Credit Ratings agency CRISIL expects gross NPAs, which are a key indicator of asset quality, will decline 90 basis points (0.9 per cent) to 5 per cent this financial year and further improve 100 basis points to a decadal low of 4 per cent by March 31, 2024.
“The asset quality of the banking sector will also benefit from the proposed sale of NPAs to the National Asset Reconstruction Company Ltd (NARCL),” CRISIL said.
The biggest improvement is expected in the corporate segment where gross NPAs are likely to fall to 2 per cent, from a peak of 16 per cent as on March 31, 2018.
This asset quality improvement in the corporate segment follows a significant clean-up done of bank books in recent years, and strengthened risk management and underwriting, CRISIL said.
Mechanisms such as the Insolvency and Bankruptcy Code have also supported recoveries and increased credit discipline among borrowers, it added.
“The steady improvement in corporate asset quality is clearly reflected in leading indicators such as the credit quality of bank exposures. A CRISIL Ratings study of large exposures of banks, constituting more than half of corporate advances, shows the share of high-safety exposures (AAA, AA rated entities and public sector firms) has increased to 77 per cent as on March 2022 from 59 per cent in March 2017, while exposure to sub-investment grade companies more than halved to 7 per cent versus 17 per cent,” said Krishnan Sitaraman, senior director and deputy chief ratings officer at CRISIL.

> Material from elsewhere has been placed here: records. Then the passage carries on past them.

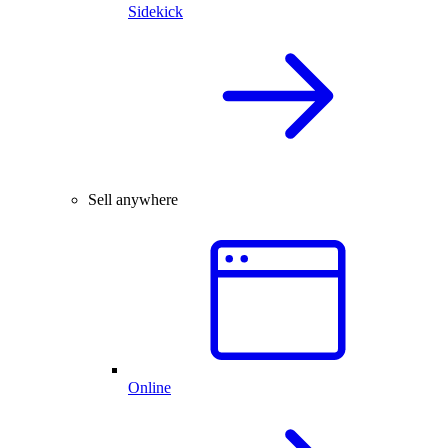
Sidekick
Sell anywhere
Online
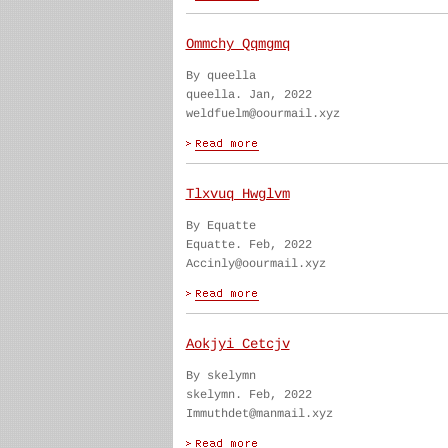
Ommchy Qqmgmq
By queella
queella. Jan, 2022
weldfuelm@oourmail.xyz
Tlxvuq Hwglvm
By Equatte
Equatte. Feb, 2022
Accinly@oourmail.xyz
Aokjyi Cetcjv
By skelymn
skelymn. Feb, 2022
Immuthdet@manmail.xyz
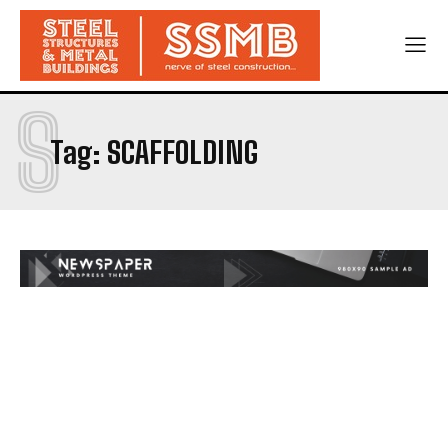
S
Tag:
SCAFFOLDING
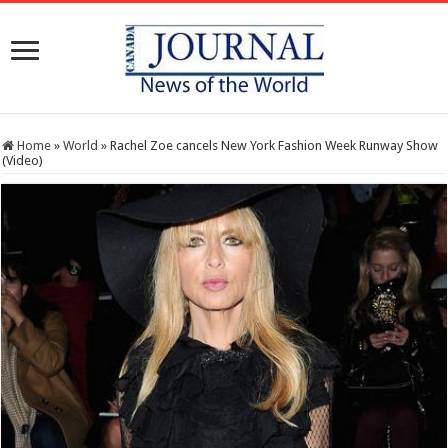
Home
»
World
»
Rachel Zoe cancels New York Fashion Week Runway Show
(Video)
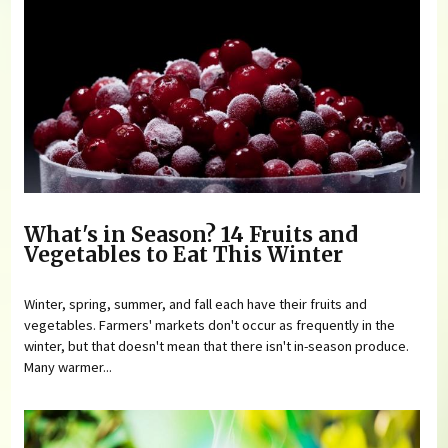
What's in Season? 14 Fruits and
Vegetables to Eat This Winter
Winter, spring, summer, and fall each have their fruits and
vegetables. Farmers' markets don't occur as frequently in the
winter, but that doesn't mean that there isn't in-season produce.
Many warmer...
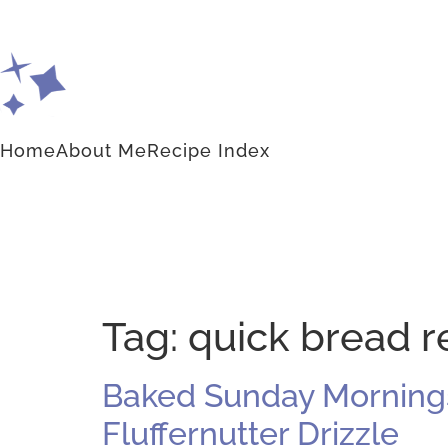
Home
About Me
Recipe Index
Tag:
quick bread r
Baked Sunday Morning
Fluffernutter Drizzle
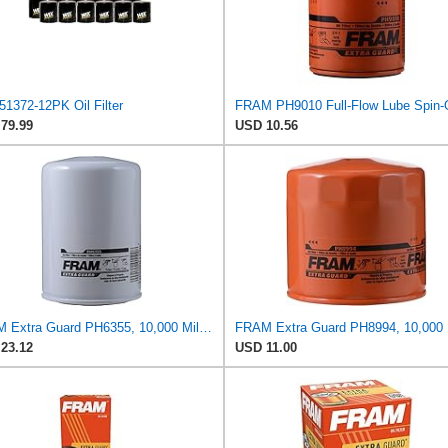
51372-12PK Oil Filter
79.99
USD 10.56
FRAM Extra Guard PH6355, 10,000 Mile Protection Spin-On Oil Filter
23.12
USD 11.00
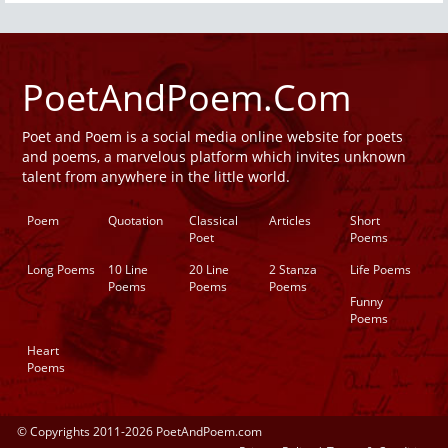
PoetAndPoem.Com
Poet and Poem is a social media online website for poets
and poems, a marvelous platform which invites unknown
talent from anywhere in the little world.
Poem
Quotation
Classical
Articles
Short
Poet
Poems
Long Poems
10 Line
20 Line
2 Stanza
Life Poems
Poems
Poems
Poems
Funny
Poems
Heart
Poems
© Copyrights 2011-2026 PoetAndPoem.com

Much of the stress in the corporate loan book has been recognised and incremental lending quality has improved. But, stress in the micro, small and medium industries has increased. The MSMEs suffered the most in the pandemic and their gross NPAs may rise to 10-11 per cent by March 2024 from 9.3 per cent as on March 31, 2022.
“While relief measures did help contain asset quality deterioration last fiscal, the segment saw the most restructuring at 6 per cent, compared with 2 per cent for the overall banking sector. About a fourth of these accounts could potentially slip into NPAs,” said CRISIL.

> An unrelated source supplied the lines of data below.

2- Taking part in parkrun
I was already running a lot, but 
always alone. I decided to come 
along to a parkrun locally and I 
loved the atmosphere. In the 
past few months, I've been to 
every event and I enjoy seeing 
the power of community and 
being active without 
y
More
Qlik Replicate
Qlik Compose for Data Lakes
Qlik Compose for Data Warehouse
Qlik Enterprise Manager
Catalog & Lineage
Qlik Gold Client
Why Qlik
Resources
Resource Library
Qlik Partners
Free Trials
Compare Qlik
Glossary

Gross NPAs in the retail segment are likely to be rangebound at around 1.8 per cent to 2 per cent over the medium term. While the impact of increase in interest rates and inflationary pressure on individual borrowers’ cash flows will need to be monitored, almost half of the retail loans are home loans, where borrowers have relatively better credit profiles, the ratings agency pointed.
With another year of reasonably normal monsoon and harvest, gross NPAs in the agriculture segment are likely to remain flat at around 9 per cent to 10 per cent, CRISIL added.